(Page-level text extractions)
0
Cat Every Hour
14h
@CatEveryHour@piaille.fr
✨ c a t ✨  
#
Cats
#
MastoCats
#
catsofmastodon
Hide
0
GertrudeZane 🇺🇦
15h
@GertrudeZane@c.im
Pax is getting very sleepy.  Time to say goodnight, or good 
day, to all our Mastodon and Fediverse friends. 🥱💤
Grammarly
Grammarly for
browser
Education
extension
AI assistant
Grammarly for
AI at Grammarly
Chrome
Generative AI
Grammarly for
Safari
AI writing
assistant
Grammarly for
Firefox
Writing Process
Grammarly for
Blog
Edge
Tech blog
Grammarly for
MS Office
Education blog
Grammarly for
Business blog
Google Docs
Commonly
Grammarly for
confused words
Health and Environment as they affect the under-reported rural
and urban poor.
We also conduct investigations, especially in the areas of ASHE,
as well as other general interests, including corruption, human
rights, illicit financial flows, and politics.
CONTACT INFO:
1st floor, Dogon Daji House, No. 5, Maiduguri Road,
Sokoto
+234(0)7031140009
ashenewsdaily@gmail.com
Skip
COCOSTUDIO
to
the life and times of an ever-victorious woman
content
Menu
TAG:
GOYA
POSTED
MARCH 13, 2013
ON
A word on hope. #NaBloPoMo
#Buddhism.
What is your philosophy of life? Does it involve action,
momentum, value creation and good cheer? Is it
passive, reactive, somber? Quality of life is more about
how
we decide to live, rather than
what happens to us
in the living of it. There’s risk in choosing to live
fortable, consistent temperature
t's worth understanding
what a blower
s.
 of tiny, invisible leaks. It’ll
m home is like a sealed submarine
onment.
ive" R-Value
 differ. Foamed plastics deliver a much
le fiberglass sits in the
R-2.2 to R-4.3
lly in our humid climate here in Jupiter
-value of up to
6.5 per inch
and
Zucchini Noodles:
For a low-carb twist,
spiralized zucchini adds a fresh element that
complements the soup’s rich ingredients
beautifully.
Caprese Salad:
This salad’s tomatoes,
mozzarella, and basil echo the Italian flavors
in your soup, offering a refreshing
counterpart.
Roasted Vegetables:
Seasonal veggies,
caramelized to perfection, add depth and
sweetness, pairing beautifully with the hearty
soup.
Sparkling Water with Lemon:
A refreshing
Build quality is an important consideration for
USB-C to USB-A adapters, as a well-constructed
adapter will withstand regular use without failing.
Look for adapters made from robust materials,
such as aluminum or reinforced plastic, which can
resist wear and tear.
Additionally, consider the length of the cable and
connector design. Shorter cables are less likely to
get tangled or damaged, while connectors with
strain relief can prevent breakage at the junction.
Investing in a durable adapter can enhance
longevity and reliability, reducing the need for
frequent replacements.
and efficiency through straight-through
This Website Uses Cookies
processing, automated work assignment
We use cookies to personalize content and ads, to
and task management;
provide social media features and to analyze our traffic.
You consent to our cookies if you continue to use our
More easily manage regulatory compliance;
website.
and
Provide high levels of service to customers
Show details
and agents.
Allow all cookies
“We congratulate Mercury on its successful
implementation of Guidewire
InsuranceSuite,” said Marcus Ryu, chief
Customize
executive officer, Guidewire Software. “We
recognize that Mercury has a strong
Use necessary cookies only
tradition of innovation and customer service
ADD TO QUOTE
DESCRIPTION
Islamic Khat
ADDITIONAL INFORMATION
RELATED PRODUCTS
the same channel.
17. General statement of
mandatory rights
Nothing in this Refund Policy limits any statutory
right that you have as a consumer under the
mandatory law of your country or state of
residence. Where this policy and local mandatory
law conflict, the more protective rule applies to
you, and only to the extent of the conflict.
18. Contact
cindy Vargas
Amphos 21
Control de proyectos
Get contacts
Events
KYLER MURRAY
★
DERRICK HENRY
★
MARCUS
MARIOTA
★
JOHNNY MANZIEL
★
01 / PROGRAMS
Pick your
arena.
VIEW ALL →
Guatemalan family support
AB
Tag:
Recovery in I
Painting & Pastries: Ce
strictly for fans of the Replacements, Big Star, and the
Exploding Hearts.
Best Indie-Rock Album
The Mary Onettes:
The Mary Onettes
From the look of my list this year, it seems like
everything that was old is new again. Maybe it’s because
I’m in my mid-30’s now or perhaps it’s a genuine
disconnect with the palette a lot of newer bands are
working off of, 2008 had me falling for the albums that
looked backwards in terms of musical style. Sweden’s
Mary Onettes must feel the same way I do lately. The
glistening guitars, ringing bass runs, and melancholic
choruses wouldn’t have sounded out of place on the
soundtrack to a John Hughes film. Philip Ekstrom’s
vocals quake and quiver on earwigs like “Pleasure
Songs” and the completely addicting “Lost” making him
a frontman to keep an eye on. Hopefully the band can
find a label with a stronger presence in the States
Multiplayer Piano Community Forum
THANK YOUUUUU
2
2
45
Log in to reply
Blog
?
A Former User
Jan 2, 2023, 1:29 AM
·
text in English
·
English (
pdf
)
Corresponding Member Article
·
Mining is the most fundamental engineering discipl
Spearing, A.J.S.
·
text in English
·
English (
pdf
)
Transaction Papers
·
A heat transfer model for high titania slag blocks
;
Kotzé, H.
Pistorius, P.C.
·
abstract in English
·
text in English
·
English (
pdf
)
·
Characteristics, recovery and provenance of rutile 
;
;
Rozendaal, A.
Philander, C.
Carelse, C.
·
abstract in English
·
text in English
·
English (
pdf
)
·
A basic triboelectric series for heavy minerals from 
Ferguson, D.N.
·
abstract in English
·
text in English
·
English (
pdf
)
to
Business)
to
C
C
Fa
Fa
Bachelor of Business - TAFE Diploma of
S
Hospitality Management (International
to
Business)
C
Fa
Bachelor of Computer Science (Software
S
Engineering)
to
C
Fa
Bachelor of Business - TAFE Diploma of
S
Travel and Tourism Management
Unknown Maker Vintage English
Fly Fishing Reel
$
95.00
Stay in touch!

(Activity):
Output the text of every entry above as a JSON list of strings, with one string for each line and blank lines left out.

(Your response):
[
  "0",
  "Cat Every Hour",
  "14h",
  "@CatEveryHour@piaille.fr",
  "✨ c a t ✨  ",
  "#",
  "Cats",
  "#",
  "MastoCats",
  "#",
  "catsofmastodon",
  "Hide",
  "0",
  "GertrudeZane 🇺🇦",
  "15h",
  "@GertrudeZane@c.im",
  "Pax is getting very sleepy.  Time to say goodnight, or good ",
  "day, to all our Mastodon and Fediverse friends. 🥱💤",
  "Grammarly",
  "Grammarly for",
  "browser",
  "Education",
  "extension",
  "AI assistant",
  "Grammarly for",
  "AI at Grammarly",
  "Chrome",
  "Generative AI",
  "Grammarly for",
  "Safari",
  "AI writing",
  "assistant",
  "Grammarly for",
  "Firefox",
  "Writing Process",
  "Grammarly for",
  "Blog",
  "Edge",
  "Tech blog",
  "Grammarly for",
  "MS Office",
  "Education blog",
  "Grammarly for",
  "Business blog",
  "Google Docs",
  "Commonly",
  "Grammarly for",
  "confused words",
  "Health and Environment as they affect the under-reported rural",
  "and urban poor.",
  "We also conduct investigations, especially in the areas of ASHE,",
  "as well as other general interests, including corruption, human",
  "rights, illicit financial flows, and politics.",
  "CONTACT INFO:",
  "1st floor, Dogon Daji House, No. 5, Maiduguri Road,",
  "Sokoto",
  "+234(0)7031140009",
  "ashenewsdaily@gmail.com",
  "Skip",
  "COCOSTUDIO",
  "to",
  "the life and times of an ever-victorious woman",
  "content",
  "Menu",
  "TAG:",
  "GOYA",
  "POSTED",
  "MARCH 13, 2013",
  "ON",
  "A word on hope. #NaBloPoMo",
  "#Buddhism.",
  "What is your philosophy of life? Does it involve action,",
  "momentum, value creation and good cheer? Is it",
  "passive, reactive, somber? Quality of life is more about",
  "how",
  "we decide to live, rather than",
  "what happens to us",
  "in the living of it. There’s risk in choosing to live",
  "fortable, consistent temperature",
  "t's worth understanding",
  "what a blower",
  "s.",
  " of tiny, invisible leaks. It’ll",
  "m home is like a sealed submarine",
  "onment.",
  "ive\" R-Value",
  " differ. Foamed plastics deliver a much",
  "le fiberglass sits in the",
  "R-2.2 to R-4.3",
  "lly in our humid climate here in Jupiter",
  "-value of up to",
  "6.5 per inch",
  "and",
  "Zucchini Noodles:",
  "For a low-carb twist,",
  "spiralized zucchini adds a fresh element that",
  "complements the soup’s rich ingredients",
  "beautifully.",
  "Caprese Salad:",
  "This salad’s tomatoes,",
  "mozzarella, and basil echo the Italian flavors",
  "in your soup, offering a refreshing",
  "counterpart.",
  "Roasted Vegetables:",
  "Seasonal veggies,",
  "caramelized to perfection, add depth and",
  "sweetness, pairing beautifully with the hearty",
  "soup.",
  "Sparkling Water with Lemon:",
  "A refreshing",
  "Build quality is an important consideration for",
  "USB-C to USB-A adapters, as a well-constructed",
  "adapter will withstand regular use without failing.",
  "Look for adapters made from robust materials,",
  "such as aluminum or reinforced plastic, which can",
  "resist wear and tear.",
  "Additionally, consider the length of the cable and",
  "connector design. Shorter cables are less likely to",
  "get tangled or damaged, while connectors with",
  "strain relief can prevent breakage at the junction.",
  "Investing in a durable adapter can enhance",
  "longevity and reliability, reducing the need for",
  "frequent replacements.",
  "and efficiency through straight-through",
  "This Website Uses Cookies",
  "processing, automated work assignment",
  "We use cookies to personalize content and ads, to",
  "and task management;",
  "provide social media features and to analyze our traffic.",
  "You consent to our cookies if you continue to use our",
  "More easily manage regulatory compliance;",
  "website.",
  "and",
  "Provide high levels of service to customers",
  "Show details",
  "and agents.",
  "Allow all cookies",
  "“We congratulate Mercury on its successful",
  "implementation of Guidewire",
  "InsuranceSuite,” said Marcus Ryu, chief",
  "Customize",
  "executive officer, Guidewire Software. “We",
  "recognize that Mercury has a strong",
  "Use necessary cookies only",
  "tradition of innovation and customer service",
  "ADD TO QUOTE",
  "DESCRIPTION",
  "Islamic Khat",
  "ADDITIONAL INFORMATION",
  "RELATED PRODUCTS",
  "the same channel.",
  "17. General statement of",
  "mandatory rights",
  "Nothing in this Refund Policy limits any statutory",
  "right that you have as a consumer under the",
  "mandatory law of your country or state of",
  "residence. Where this policy and local mandatory",
  "law conflict, the more protective rule applies to",
  "you, and only to the extent of the conflict.",
  "18. Contact",
  "cindy Vargas",
  "Amphos 21",
  "Control de proyectos",
  "Get contacts",
  "Events",
  "KYLER MURRAY",
  "★",
  "DERRICK HENRY",
  "★",
  "MARCUS",
  "MARIOTA",
  "★",
  "JOHNNY MANZIEL",
  "★",
  "01 / PROGRAMS",
  "Pick your",
  "arena.",
  "VIEW ALL →",
  "Guatemalan family support",
  "AB",
  "Tag:",
  "Recovery in I",
  "Painting & Pastries: Ce",
  "strictly for fans of the Replacements, Big Star, and the",
  "Exploding Hearts.",
  "Best Indie-Rock Album",
  "The Mary Onettes:",
  "The Mary Onettes",
  "From the look of my list this year, it seems like",
  "everything that was old is new again. Maybe it’s because",
  "I’m in my mid-30’s now or perhaps it’s a genuine",
  "disconnect with the palette a lot of newer bands are",
  "working off of, 2008 had me falling for the albums that",
  "looked backwards in terms of musical style. Sweden’s",
  "Mary Onettes must feel the same way I do lately. The",
  "glistening guitars, ringing bass runs, and melancholic",
  "choruses wouldn’t have sounded out of place on the",
  "soundtrack to a John Hughes film. Philip Ekstrom’s",
  "vocals quake and quiver on earwigs like “Pleasure",
  "Songs” and the completely addicting “Lost” making him",
  "a frontman to keep an eye on. Hopefully the band can",
  "find a label with a stronger presence in the States",
  "Multiplayer Piano Community Forum",
  "THANK YOUUUUU",
  "2",
  "2",
  "45",
  "Log in to reply",
  "Blog",
  "?",
  "A Former User",
  "Jan 2, 2023, 1:29 AM",
  "·",
  "text in English",
  "·",
  "English (",
  "pdf",
  ")",
  "Corresponding Member Article",
  "·",
  "Mining is the most fundamental engineering discipl",
  "Spearing, A.J.S.",
  "·",
  "text in English",
  "·",
  "English (",
  "pdf",
  ")",
  "Transaction Papers",
  "·",
  "A heat transfer model for high titania slag blocks",
  ";",
  "Kotzé, H.",
  "Pistorius, P.C.",
  "·",
  "abstract in English",
  "·",
  "text in English",
  "·",
  "English (",
  "pdf",
  ")",
  "·",
  "Characteristics, recovery and provenance of rutile ",
  ";",
  ";",
  "Rozendaal, A.",
  "Philander, C.",
  "Carelse, C.",
  "·",
  "abstract in English",
  "·",
  "text in English",
  "·",
  "English (",
  "pdf",
  ")",
  "·",
  "A basic triboelectric series for heavy minerals from ",
  "Ferguson, D.N.",
  "·",
  "abstract in English",
  "·",
  "text in English",
  "·",
  "English (",
  "pdf",
  ")",
  "to",
  "Business)",
  "to",
  "C",
  "C",
  "Fa",
  "Fa",
  "Bachelor of Business - TAFE Diploma of",
  "S",
  "Hospitality Management (International",
  "to",
  "Business)",
  "C",
  "Fa",
  "Bachelor of Computer Science (Software",
  "S",
  "Engineering)",
  "to",
  "C",
  "Fa",
  "Bachelor of Business - TAFE Diploma of",
  "S",
  "Travel and Tourism Management",
  "Unknown Maker Vintage English",
  "Fly Fishing Reel",
  "$",
  "95.00",
  "Stay in touch!"
]